The quality of life is an important factor to be addressed by every commander. This is particularly true for Soldiers, civilians and their families stationed in remote areas. Are the medical conditions sufficient, recreational opportunities appropriate and do the shopping facilities provide the necessary services?

In recent months, the loss of the internet, was a particular concern for the residents of Kwajalein Atoll as a damaged undersea cable was recovered and repaired. For three weeks, as the storm damage was repaired residents existed on a rationed access to on-line services and social media. These connections to the outside world are an important facet of life on an isolated island.

Forty-five years ago in the spring of 1972, Kwajalein residents experienced a similar situation. In the absence of a regular newspaper and television, the Kwajalein Hourglass typically sought to provide highlights from national and world news, with only a few sections that addressed the Kwajalein experience. Thus a double column devoted to a story, "Milk, Soft Drinks important on Kwaj," dated April 13, 1972, would suggest that it was a matter of concern for the residents.

Although the issue does not appear in the official history, it was apparently a frequent topic of discussion and regular updates were provided in the Hourglass. Unlike the recent incident, Mother Nature was not at fault. In this case, international politics and national economics had a direct impact on Kwajalein quality of life.

As the Hourglass reported, "during the last few weeks, milk has been the topic of discussion at many informal and formal gatherings." The discussion focused in particular on the availability of one of the most popular brands Sealtest milk, which was shipped frozen in cans.

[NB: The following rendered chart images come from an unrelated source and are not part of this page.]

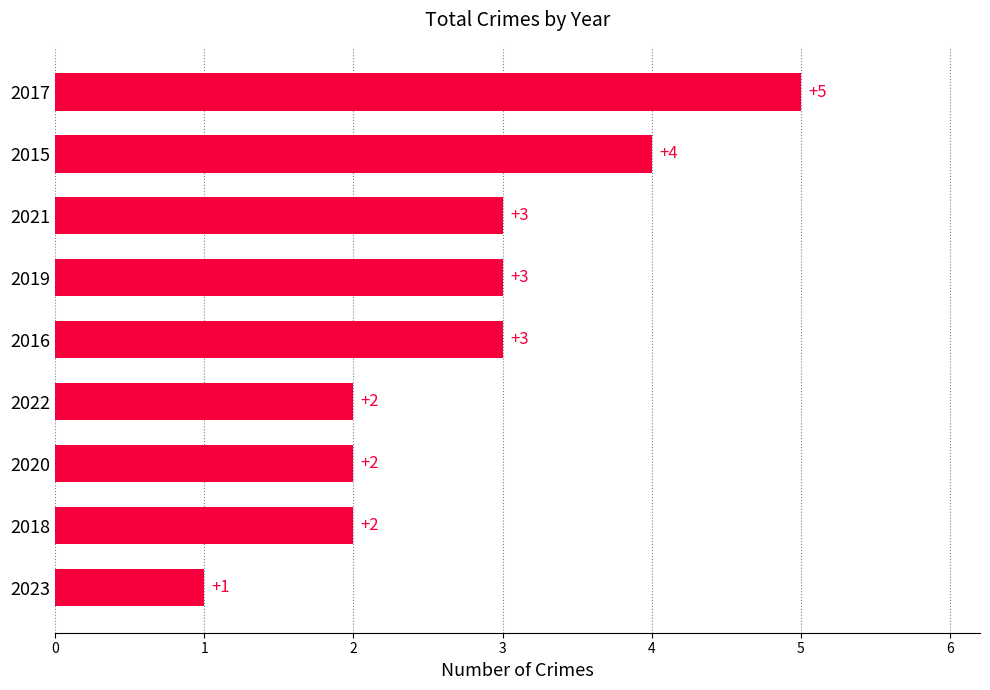

What is the average value?

3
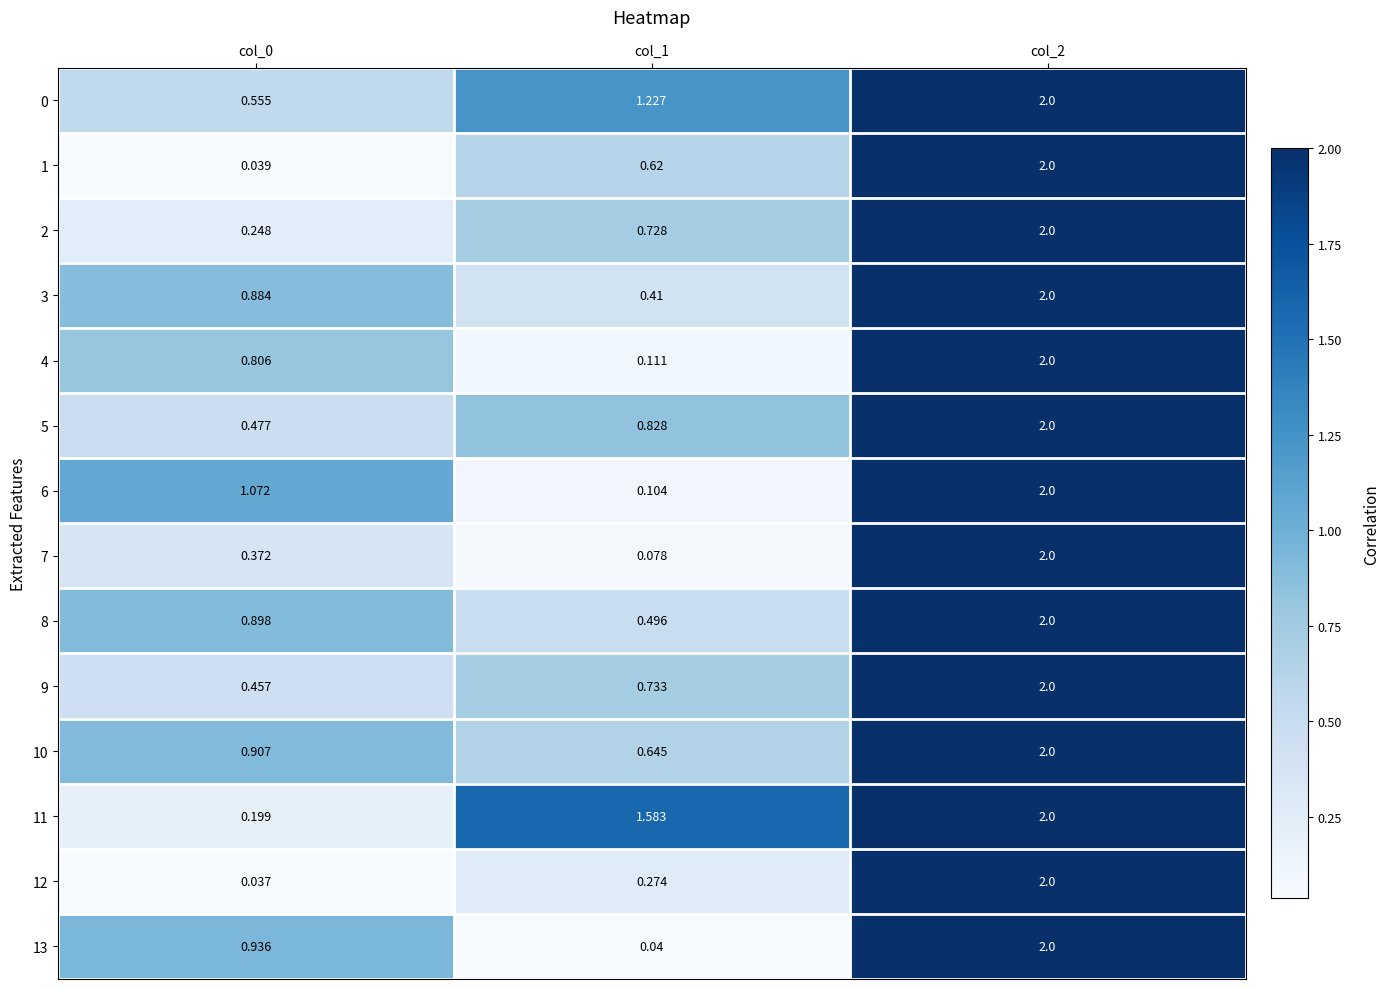

Is the value of 12 at col_0 greater than the value of 11 at col_2?

No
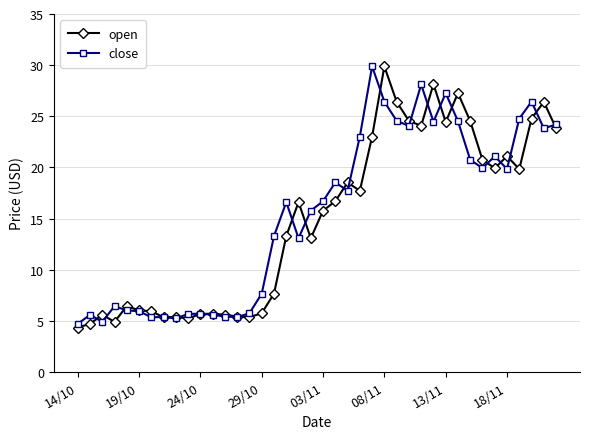

What is the average value of the open series?

14.9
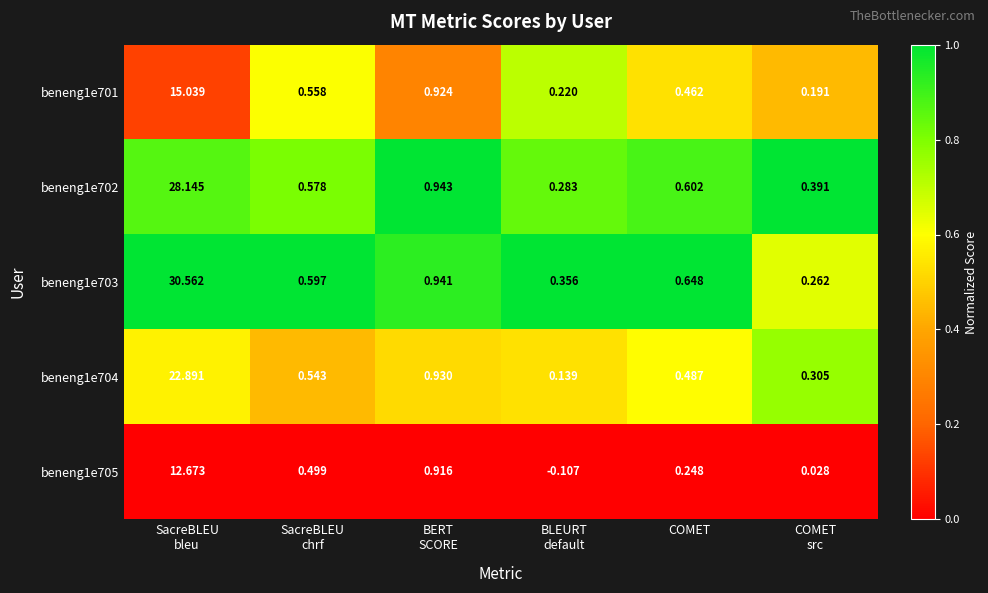

At how many categories does at least one series exceed 0?

6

The Sealtest brand was processed in factories in the northeastern and mid-western United States and apparently the primary market for this product in the Pacific region was Vietnam and Kwajalein. With the on-going reduction of troops in Vietnam, however, it was no longer economically feasible to ship these milk products to this market.

As the Hourglass editor noted the demand for milk had, "reduced to the point that the company stopped production."

To rectify the issue, Global Associates, the logistics support contractor for Kwajalein, conducted a search for a comparable milk product. They introduced Clover frozen milk packages which were "accepted quite well." Some consumers objected to the initial packaging, with one quart containers that yielded three quarts of milk, and a one-third carton was substituted in subsequent shipments.

The order must have been quite significant as the Clover brand sent a representative to the island in May 1972 to meet with Surfway customers to introduce and explain the best use of this product. Despite the concerns over the frozen milk, it should be noted that the community was not left without milk products. Throughout this period the Surfway continued to carry other milk products to include fresh milk as well as condensed and powdered milk.

In January 1971, Global Associates had revised the delivery system for fresh produce replacing shipments by jet aircraft from Honolulu with refrigerated vans transported via containerized ship. Like many of the other food stuffs and equipment then, they were shipped from Oakland, California, directly to Kwajalein. This reduced the costs and sought to ensure a regular means of shipment. Seatrain ships arrived at the island every 18-20 days.

In 1972 however, strikes by the Teamsters Union affected these shipments. Of particular concern in the April 13 Hourglass was the Teamsters' strike in California against Coca-Cola and other soft drink producers.

Typically the Kwajalein shops -- the Ten-Ten and Surfway -- were well stocked with cases of the soft drinks stacked high. The impact on Kwajalein was dramatic. As the Hourglass reported: "The shelves are bare. The supply on the island has been exhausted."

As in the previous case, the logistics contractor successfully addressed the issue. Global Associates purchased a shipment of Coca-Cola, "the most popular soft drink on Kwajalein" from a supplier in Arizona, bypassing the jurisdiction of the California strike. The shipment reached Oakland in time to load the next Seatrain ship. Unfortunately, the Seatrain Louisiana was not due to reach Kwajalein until 30 April.

On a positive note, the editor added that the Oakland strike was expected to be settled in the near future and no further shortages were anticipated on Kwajalein. Authorities also promised that regular schedules would be resumed and "the supplies of all items would improve in the near future."

In May however, the newspaper reported that the Teamsters' strike against bottling works in the San Francisco/Oakland area had not been resolved. Although another shipment of Coca-Cola, with 7,700 cases, had been purchased from outside California and was expected to reach Kwajalein in June, Canada Dry and Schweppes products were now in short supply.

In June, that company was forced to announce that "it would no longer be able to support military and export customers for the foreseeable future." The strikes would eventually end that summer but the event helps illustrate the relationship between Kwajalein residents and the logistics support services provided by Global Associates in Oakland and the Seatrain shipping company.